Records from a data collection
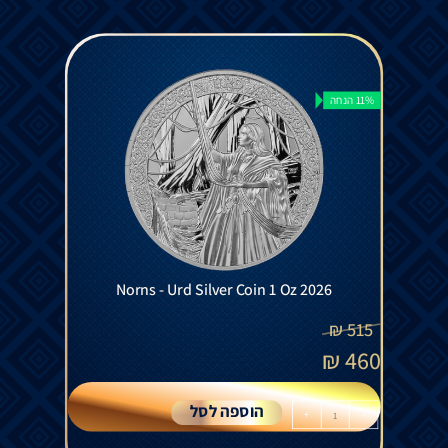
11% הנחה
Norns - Urd Silver Coin 1 Oz 2026
₪
515
₪
460
הוספה לסל
+
-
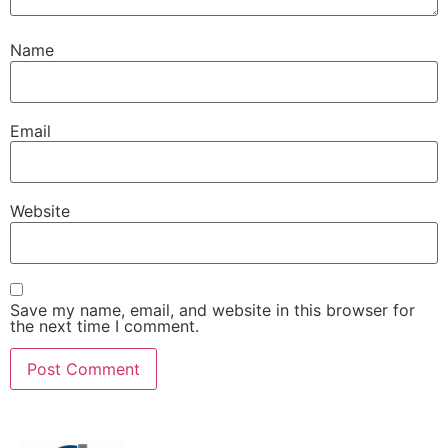
Name
Email
Website
Save my name, email, and website in this browser for
the next time I comment.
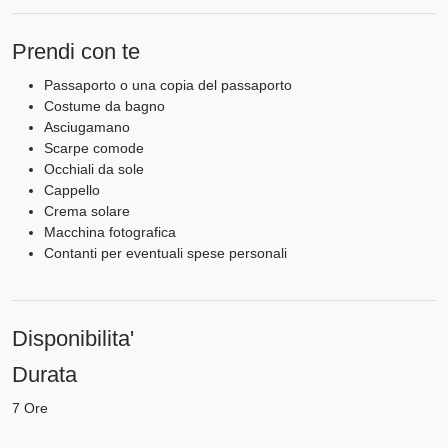
Prendi con te
Passaporto o una copia del passaporto
Costume da bagno
Asciugamano
Scarpe comode
Occhiali da sole
Cappello
Crema solare
Macchina fotografica
Contanti per eventuali spese personali
Disponibilita'
Durata
7 Ore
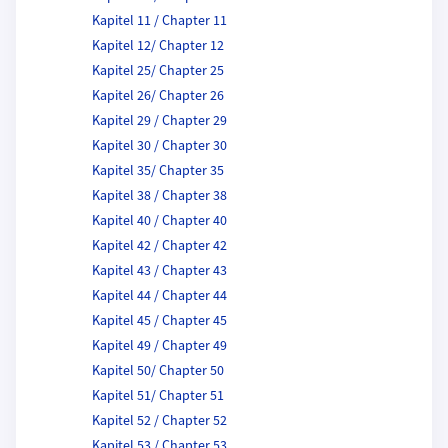
Kapitel 11 / Chapter 11
Kapitel 12/ Chapter 12
Kapitel 25/ Chapter 25
Kapitel 26/ Chapter 26
Kapitel 29 / Chapter 29
Kapitel 30 / Chapter 30
Kapitel 35/ Chapter 35
Kapitel 38 / Chapter 38
Kapitel 40 / Chapter 40
Kapitel 42 / Chapter 42
Kapitel 43 / Chapter 43
Kapitel 44 / Chapter 44
Kapitel 45 / Chapter 45
Kapitel 49 / Chapter 49
Kapitel 50/ Chapter 50
Kapitel 51/ Chapter 51
Kapitel 52 / Chapter 52
Kapitel 53 / Chapter 53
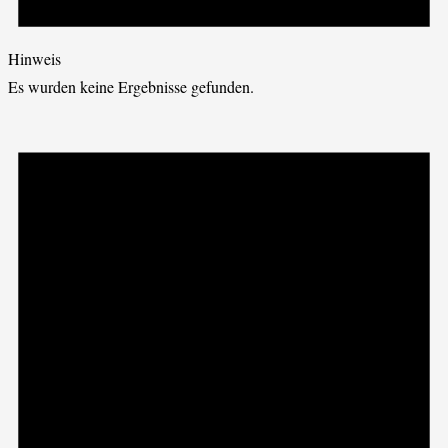
Hinweis
Es wurden keine Ergebnisse gefunden.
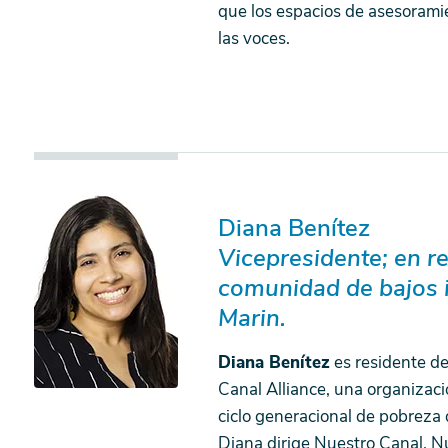
que los espacios de asesoramie
las voces.
Diana Benítez
Vicepresidente; en r
comunidad de bajos 
Marin.
Diana Benítez
es residente de
Canal Alliance, una organizaci
ciclo generacional de pobreza d
Diana dirige Nuestro Canal, N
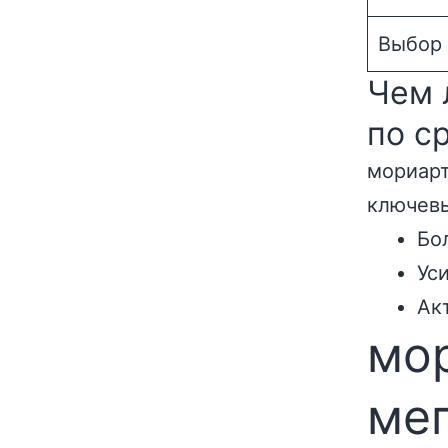
Выбор
Чем 
по с
мориарт
ключев
Бо
Ус
Ак
мор
мег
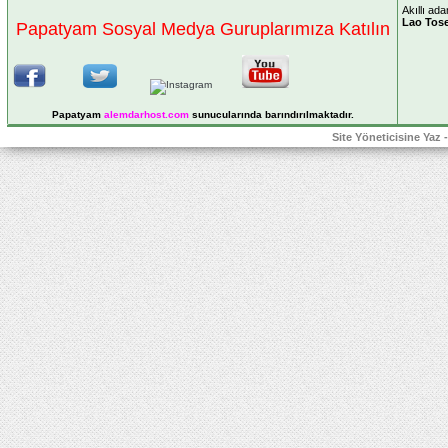
Akıllı a
Lao Tos
Papatyam Sosyal Medya Guruplarımıza Katılın
Papatyam
alemdarhost
.com
sunucularında barındırılmaktadır.
Site Yöneticisine Yaz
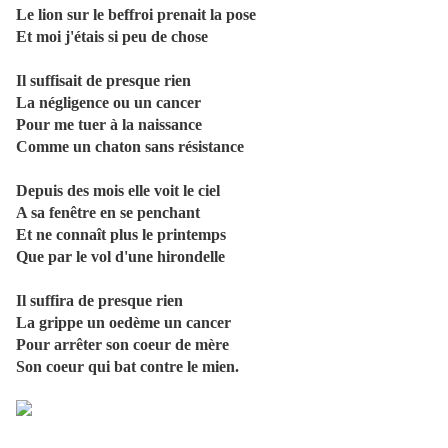
Le lion sur le beffroi prenait la pose
Et moi j'étais si peu de chose
Il suffisait de presque rien
La négligence ou un cancer
Pour me tuer à la naissance
Comme un chaton sans résistance
Depuis des mois elle voit le ciel
A sa fenêtre en se penchant
Et ne connaît plus le printemps
Que par le vol d'une hirondelle
Il suffira de presque rien
La grippe un oedème un cancer
Pour arrêter son coeur de mère
Son coeur qui bat contre le mien.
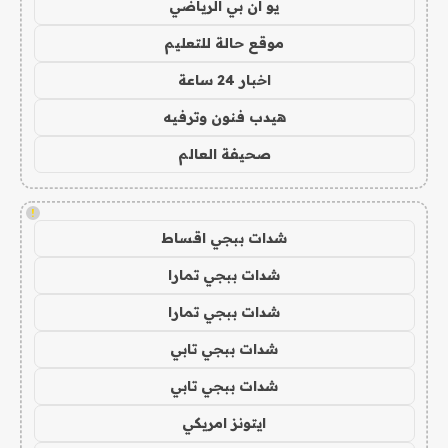
يو ان بي الرياضي
موقع حالة للتعليم
اخبار 24 ساعة
هيدب فنون وترفيه
صحيفة العالم
!
شدات ببجي اقساط
شدات ببجي تمارا
شدات ببجي تمارا
شدات ببجي تابي
شدات ببجي تابي
ايتونز امريكي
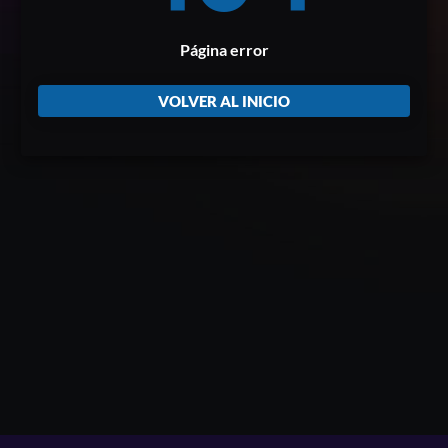
Página error
VOLVER AL INICIO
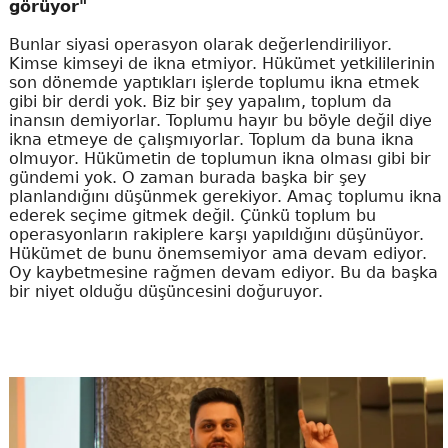
görüyor"
Bunlar siyasi operasyon olarak değerlendiriliyor.
Kimse kimseyi de ikna etmiyor. Hükümet yetkililerinin
son dönemde yaptıkları işlerde toplumu ikna etmek
gibi bir derdi yok. Biz bir şey yapalım, toplum da
inansın demiyorlar. Toplumu hayır bu böyle değil diye
ikna etmeye de çalışmıyorlar. Toplum da buna ikna
olmuyor. Hükümetin de toplumun ikna olması gibi bir
gündemi yok. O zaman burada başka bir şey
planlandığını düşünmek gerekiyor. Amaç toplumu ikna
ederek seçime gitmek değil. Çünkü toplum bu
operasyonların rakiplere karşı yapıldığını düşünüyor.
Hükümet de bunu önemsemiyor ama devam ediyor.
Oy kaybetmesine rağmen devam ediyor. Bu da başka
bir niyet olduğu düşüncesini doğuruyor.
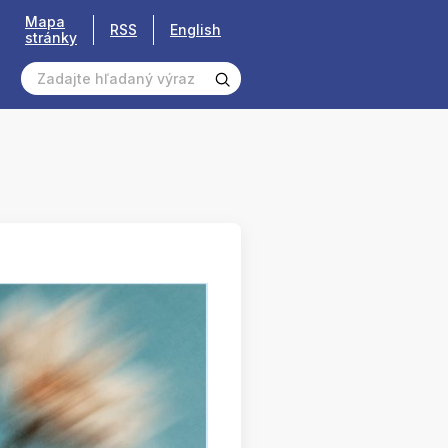
Mapa
RSS
English
stránky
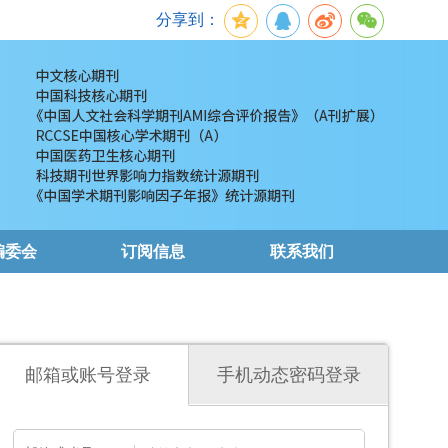
分享到：
编委会
订阅信息
联系我们
邮箱或账号登录
手机动态密码登录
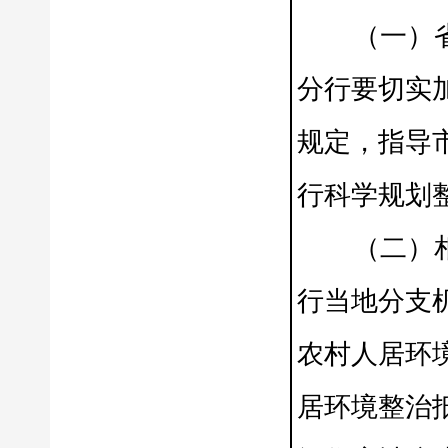
（一）省级
分行要切实
规定，指导
行科学规划
（二）相关
行当地分支
农村人居环
居环境整治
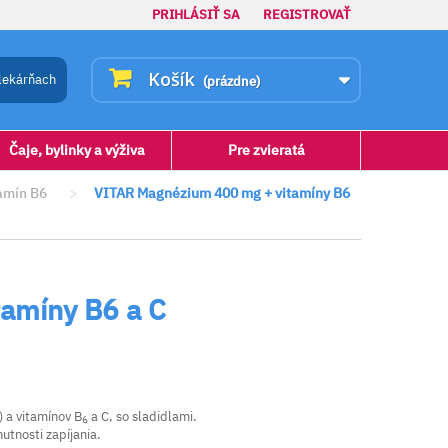
PRIHLÁSIŤ SA
REGISTROVAŤ
Košík
lekárňach
(prázdne)
Čaje, bylinky a výživa
Pre zvieratá
tamín B6
>
VITAR Magnézium 400 mg + vitamíny B6
amíny B6 a C
 a vitamínov B
a C, so sladidlami.
6
utnosti zapíjania.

**TO DO:** Show a copy of each line from the data that includes the word "rien".

**WRITTEN RESPONSE:**
Il suffisait de presque rien
Il suffira de presque rien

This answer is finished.